University can be amazing… and also very overwhelming. One week you’re on top of lectures, meals, workout, life admin and friendships, and the next you’re behind on everything, your bank balance is scary, and you’re telling yourself you “should be able to handle it”.
Support services exist because a lot of students hit rough patches. Using them isn’t dramatic, weak, or “too much”, it’s literally part of how you stay well and keep moving.
This blog will detail a clear map of the main types of university support, what they actually do, and where to start.
1.Mental health and wellbeing support
If your mood, sleep, motivation, anxiety, stress, panic, loneliness, burnout, or concentration is getting in the way, you don’t need to wait until you hit breaking point.
What support can look like:
- A space to talk things through with someone trained
- Practical tools (sleep routines, anxiety management, grounding techniques, planning when you’re overwhelmed)
- Help being referred or signposted if you need something more specialist
Most universities provide some form of counselling service to their students whether onsite or with a local organisation. University chaplains are also great people to discuss worries with as well as Personal/Course Tutors.
If it feels urgent:
If you’re worried about your safety (or someone else’s), treat it as urgent. Use emergency services if needed, and check your university’s “urgent help” pages as most unis have an on-campus number/security team and an out-of-hours route.
- Financial support (when money stress is taking over)
Money worries are one of the fastest ways to wreck your focus. The key thing to know is that many universities have hardship-style support for students who are struggling with unexpected costs or changes in circumstances.
Common types of help:
- Hardship funds / cost-of-living support (to help with essentials)
- Emergency loans (short-term support when timing is the issue)
- Budgeting support and advice (especially if you’re juggling rent, travel, bills, and course costs)
If you’re thinking “I don’t know if my situation is bad enough” — ask anyway. Most support teams would rather you reach out early than wait until it becomes a crisis.
- Academic support (extensions, mitigating circumstances, staying on track)
When life hits, studying is usually the first thing to collapse and that is not because you’re lazy, but because your brain has limits and a capacity.
Academic support isn’t just “go to office hours”. It can include:
- Advice on extensions and mitigating circumstances
- Support for managing workload when you’re falling behind
- Help understanding what to do next if you’ve missed deadlines or exams
- Guidance on what evidence you might need (and what’s acceptable)

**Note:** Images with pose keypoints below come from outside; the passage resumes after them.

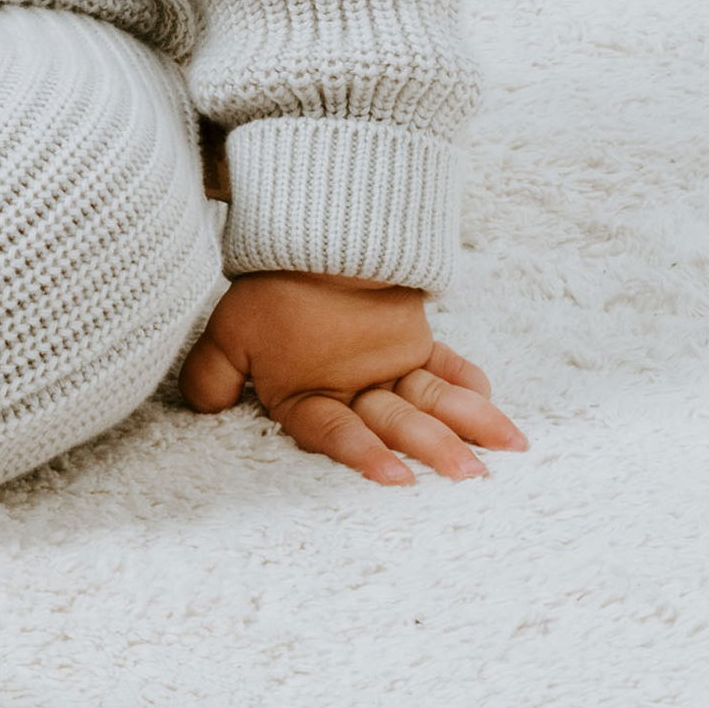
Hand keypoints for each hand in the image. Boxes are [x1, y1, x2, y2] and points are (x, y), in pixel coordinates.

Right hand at [181, 274, 528, 482]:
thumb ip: (215, 373)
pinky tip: (488, 395)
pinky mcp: (413, 346)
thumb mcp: (231, 331)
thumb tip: (202, 407)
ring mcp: (386, 370)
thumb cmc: (270, 286)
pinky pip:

If your situation is affecting your performance, it’s worth flagging it sooner rather than later, even if you don’t have everything perfectly worded yet.
- Disability support (including long-term mental health, ADHD, chronic illness)

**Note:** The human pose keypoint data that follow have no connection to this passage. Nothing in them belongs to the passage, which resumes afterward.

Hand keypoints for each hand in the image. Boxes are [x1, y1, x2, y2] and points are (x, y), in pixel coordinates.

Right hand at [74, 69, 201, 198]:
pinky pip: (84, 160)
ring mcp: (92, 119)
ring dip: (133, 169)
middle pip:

If you have a disability, long-term condition, neurodiversity, or mental health difficulties that impact study, you’re not expected to just “push through”. Disability support services can help put practical adjustments in place so your course is actually doable. Things like exam arrangements, deadline flexibility, financial help, learning support, or a tailored support plan. Even if you’re unsure whether you “count”, it’s still worth asking the question.
- Students’ Union advice (the underrated life-saver)
If you’re dealing with anything confusing, stressful, or slightly legal-ish, the Students’ Union is often the fastest route to clarity.
They can usually help with:
- Academic issues (appeals, complaints, meetings, procedures)
- Housing problems (repairs, contracts, deposits, housemate issues)
- Finance questions (funds, loans, budgeting, shortfalls)
- Knowing your options and how to word things properly
If you’re staring at an email draft thinking “I can’t send this”, SU advisers are so good for that.
- Housing support (because where you live affects everything)
Housing problems become mental health problems very quickly, especially if you’re dealing with repairs, landlord issues, deposit stress, or feeling unsafe.
If you’re in halls, there’s usually a residence team or wellbeing staff who can help. If you’re renting privately, your SU advice service is often the best place to start.
- Community support (because “feeling alone” is a real thing)
Sometimes what you need isn’t another appointment and it’s people, routine, and something in your week that feels steady. Societies, sports, volunteering, course communities, cultural groups all counts as support too. If you’re struggling socially, joining one regular thing per week can genuinely change how uni feels.
If you’re reading this while feeling stressed, behind, or a bit stuck: you’re not the only one. The whole point of these services is to catch you when things get heavy and it’s genuinely easier to sort things out once you’ve got the right person in the loop.